The conspicuously banded structures in some crystalline rocks that are often grouped with the metamorphic gneisses may, however, be best explained by their composite origin, and the history of the structure is easily determinable in the field. A common case arises where a granite magma, perhaps already bearing crystals, is intruded, under pressure operating from a distance, into a well-bedded series of sedimentary rocks. The sediments open up like the leaves of a book and admit the invader along their planes of stratification. Even limestone may thus become interlaminated with an igneous rock, just as basalt has been known to separate the annual rings of trees involved in it. This intimate admixture permits of extensive mineral changes, and the two types of rock, probably very different in geological age, become welded together into a composite gneiss, both members of which have influenced one another by contact-metamorphism, often across a wide stretch of country ([Fig. 16]).
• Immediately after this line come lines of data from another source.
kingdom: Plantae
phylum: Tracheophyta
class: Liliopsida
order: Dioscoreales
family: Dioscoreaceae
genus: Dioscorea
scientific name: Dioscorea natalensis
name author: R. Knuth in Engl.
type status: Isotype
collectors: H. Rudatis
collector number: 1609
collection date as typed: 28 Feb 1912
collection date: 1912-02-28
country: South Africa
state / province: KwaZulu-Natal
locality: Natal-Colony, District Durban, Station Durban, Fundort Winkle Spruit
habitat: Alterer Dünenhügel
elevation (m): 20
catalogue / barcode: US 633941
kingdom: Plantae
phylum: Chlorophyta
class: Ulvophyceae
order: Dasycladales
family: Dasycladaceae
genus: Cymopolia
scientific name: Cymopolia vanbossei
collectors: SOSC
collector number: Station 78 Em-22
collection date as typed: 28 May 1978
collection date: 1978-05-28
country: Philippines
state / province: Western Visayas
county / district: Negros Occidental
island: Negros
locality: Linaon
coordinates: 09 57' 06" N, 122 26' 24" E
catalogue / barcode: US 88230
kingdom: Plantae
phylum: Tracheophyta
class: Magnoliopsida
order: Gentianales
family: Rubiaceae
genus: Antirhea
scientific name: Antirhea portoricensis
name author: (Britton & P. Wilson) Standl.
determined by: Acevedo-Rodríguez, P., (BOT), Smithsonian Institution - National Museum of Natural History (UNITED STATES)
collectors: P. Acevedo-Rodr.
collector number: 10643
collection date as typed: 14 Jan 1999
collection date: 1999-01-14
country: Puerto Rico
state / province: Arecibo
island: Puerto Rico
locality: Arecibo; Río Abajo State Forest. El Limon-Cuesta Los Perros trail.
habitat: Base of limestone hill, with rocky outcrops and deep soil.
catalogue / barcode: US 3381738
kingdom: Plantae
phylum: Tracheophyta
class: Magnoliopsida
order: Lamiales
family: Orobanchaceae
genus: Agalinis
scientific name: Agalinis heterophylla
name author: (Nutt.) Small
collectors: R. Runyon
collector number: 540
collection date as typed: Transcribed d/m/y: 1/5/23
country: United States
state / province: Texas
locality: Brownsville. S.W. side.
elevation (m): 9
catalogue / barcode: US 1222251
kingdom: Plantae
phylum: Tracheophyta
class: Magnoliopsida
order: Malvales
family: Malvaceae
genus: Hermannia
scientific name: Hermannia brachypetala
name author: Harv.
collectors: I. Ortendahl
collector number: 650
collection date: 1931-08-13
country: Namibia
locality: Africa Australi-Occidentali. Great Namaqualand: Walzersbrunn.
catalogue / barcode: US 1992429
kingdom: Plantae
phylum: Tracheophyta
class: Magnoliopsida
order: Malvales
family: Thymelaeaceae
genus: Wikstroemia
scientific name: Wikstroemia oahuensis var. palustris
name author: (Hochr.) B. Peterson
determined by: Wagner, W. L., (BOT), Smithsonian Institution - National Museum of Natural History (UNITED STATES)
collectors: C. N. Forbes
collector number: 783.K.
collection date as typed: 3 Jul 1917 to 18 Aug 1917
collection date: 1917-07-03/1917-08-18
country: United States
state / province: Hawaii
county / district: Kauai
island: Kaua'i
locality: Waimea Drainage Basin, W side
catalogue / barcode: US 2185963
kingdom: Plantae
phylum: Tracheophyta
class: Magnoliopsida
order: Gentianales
Intrusive igneous rocks in the field will, however, ordinarily prove their character by cutting somewhere across the prevalent structure of the district. When the materials that elsewhere form dykes penetrate between strata for considerable distances as intrusive sheets, they may yet be traced to some point where they have made use of a crack across the bedding. The necks or plugs of old volcanic centres sometimes seem to occupy orifices drilled, or rather shattered, by explosion right through the overlying obstacles. The approximately circular necks in South Africa, filled by brecciated masses of serpentinous rock, are notable examples. The underground cauldrons themselves, when brought to light by denudation, are represented by regions of crystalline rock, which may have various relations to their surroundings. We may trace, in every case, upon their margins the ramifying veins that first proved to James Hutton that granite was younger than the rocks among which it lay. But the portion exposed may be merely the top of a huge body or batholite of igneous matter, stretching far down into the crust; or it may be part of a localised knot, which filled up some cavity provided for it by earth-movement, oozing in step by step as room was made for its advance. In the latter case, it was originally bounded above by some series of strata which was arched up as a dome or as an anticline. Or possibly strata have been moved apart from one another, the upper ones sliding over the lower ones and at the same time bulging upwards, so as to leave a cavity of roughly hemispherical form. Such a space, allowing relief from pressure, will be occupied by igneous rock, which may or may not have a direct root through the stratum underneath it. The igneous mass may in such cases be merely an expansion of a large intrusive sheet. It sends off veins into the roof above, and can only be distinguished from a batholite by the presence of stratified rock beneath it. Occurrences of this kind were first described in the Henry Mountains of Utah by G. K. Gilbert, who gave them the name of "stone-cisterns" or laccoliths, a word now commonly written laccolites. It may be questioned if the expansion of the gases in the intruding igneous rock is sufficient in itself to form the laccolitic dome. The igneous rock has probably been pressed into position by the forces that produced the earth-movements.
In many cases, batholites seem to have worked their way upwards without any relation to earth-movements in the district. The processes by which they come into place among other rocks are worthy of separate consideration.